▶ **Texto de origem**:
########################################
SAÚDE / AVANÇO HISTÓRICO
Brasil registra menor mortalidade infantil em mais de três décadas
Relatório das Nações Unidas aponta queda significativa nas mortes de recém-nascidos e crianças de até cinco anos no país
18/03/2026
09:00
REDAÇÃO
MARIA GORETI
Indicadores refletem impacto de políticas públicas de saúde e ampliação do acesso à atenção básica @Breno Esaki/Arquivo Agência Saúde-DF
O Brasil alcançou os menores índices de mortalidade neonatal e infantil dos últimos 34 anos, segundo o relatório Níveis e Tendências da Mortalidade Infantil, divulgado nesta terça-feira (17) pelas Nações Unidas.
Os dados mostram uma redução expressiva nas mortes de recém-nascidos. Em 1990, a cada mil crianças nascidas, 25 morriam antes de completar 28 dias de vida. Em 2024, esse número caiu para sete a cada mil, evidenciando avanços importantes na assistência à saúde materno-infantil.
########################################
[Entradas salvas]
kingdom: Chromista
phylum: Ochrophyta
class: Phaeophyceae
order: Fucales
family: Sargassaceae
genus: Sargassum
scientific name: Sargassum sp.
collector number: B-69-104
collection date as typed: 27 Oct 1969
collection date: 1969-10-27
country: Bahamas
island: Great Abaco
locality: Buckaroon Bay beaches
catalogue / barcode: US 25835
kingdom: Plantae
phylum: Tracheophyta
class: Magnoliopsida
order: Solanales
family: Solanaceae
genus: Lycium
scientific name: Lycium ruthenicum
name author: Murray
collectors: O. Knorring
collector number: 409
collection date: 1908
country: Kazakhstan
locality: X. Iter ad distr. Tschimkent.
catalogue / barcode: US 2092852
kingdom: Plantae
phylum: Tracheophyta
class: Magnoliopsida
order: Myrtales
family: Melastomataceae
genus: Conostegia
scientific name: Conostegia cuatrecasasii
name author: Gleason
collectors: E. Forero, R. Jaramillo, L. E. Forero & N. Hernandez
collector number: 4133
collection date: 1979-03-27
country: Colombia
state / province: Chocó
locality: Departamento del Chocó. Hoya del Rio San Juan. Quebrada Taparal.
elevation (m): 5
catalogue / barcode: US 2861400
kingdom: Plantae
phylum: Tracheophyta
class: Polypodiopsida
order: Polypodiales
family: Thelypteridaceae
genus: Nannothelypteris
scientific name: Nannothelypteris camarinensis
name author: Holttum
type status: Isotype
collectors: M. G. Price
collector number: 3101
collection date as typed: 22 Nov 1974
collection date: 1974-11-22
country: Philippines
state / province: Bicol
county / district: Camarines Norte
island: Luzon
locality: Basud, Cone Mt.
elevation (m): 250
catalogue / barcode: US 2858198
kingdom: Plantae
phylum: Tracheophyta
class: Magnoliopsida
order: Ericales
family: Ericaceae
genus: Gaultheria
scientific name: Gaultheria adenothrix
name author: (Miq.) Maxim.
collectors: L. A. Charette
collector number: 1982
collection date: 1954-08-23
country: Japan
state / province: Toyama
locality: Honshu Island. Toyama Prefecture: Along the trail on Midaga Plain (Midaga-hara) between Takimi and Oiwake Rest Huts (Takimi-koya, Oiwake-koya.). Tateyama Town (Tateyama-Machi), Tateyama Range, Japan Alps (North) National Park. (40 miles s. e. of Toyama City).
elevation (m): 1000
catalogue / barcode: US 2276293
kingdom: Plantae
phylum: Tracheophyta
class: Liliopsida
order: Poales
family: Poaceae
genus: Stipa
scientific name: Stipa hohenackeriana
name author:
########################################
▶ **Enunciado 1**:
Na notícia sobre a mortalidade infantil, a que a legenda da imagem atribui a melhora dos indicadores? Responda em uma a três frases.
▶ **Enunciado 2**:
Escreva a continuação da notícia sobre a mortalidade infantil no Brasil a partir da última frase apresentada.
As linhas não têm nenhum papel aqui.

▶ **Resposta 1**:
A legenda atribui a melhora ao impacto de políticas públicas de saúde. Também aponta a ampliação do acesso à atenção básica.

▶ **Resposta 2**:
A queda também é significativa quando se observa a mortalidade de crianças menores de cinco anos. Em 1990, a taxa era de 63 mortes a cada mil nascimentos. Nos anos 2000, o índice caiu para 34 por mil e, em 2024, chegou a 14,2 mortes por mil nascidos vivos.
De acordo com o Fundo das Nações Unidas para a Infância (Unicef), a redução está diretamente relacionada à implementação de políticas públicas voltadas à saúde básica e à prevenção de doenças.
Entre as iniciativas destacadas estão o Programa Saúde da Família, o Programa de Agentes Comunitários de Saúde, a Política Nacional de Atenção Básica e a ampliação da rede pública de atendimento. Essas ações contribuíram para melhorar o acesso da população aos serviços de saúde, especialmente em regiões mais vulneráveis.
O relatório também aponta que o Brasil segue uma tendência global de queda nas mortes infantis, resultado de investimentos contínuos em atenção primária, vacinação e acompanhamento pré-natal.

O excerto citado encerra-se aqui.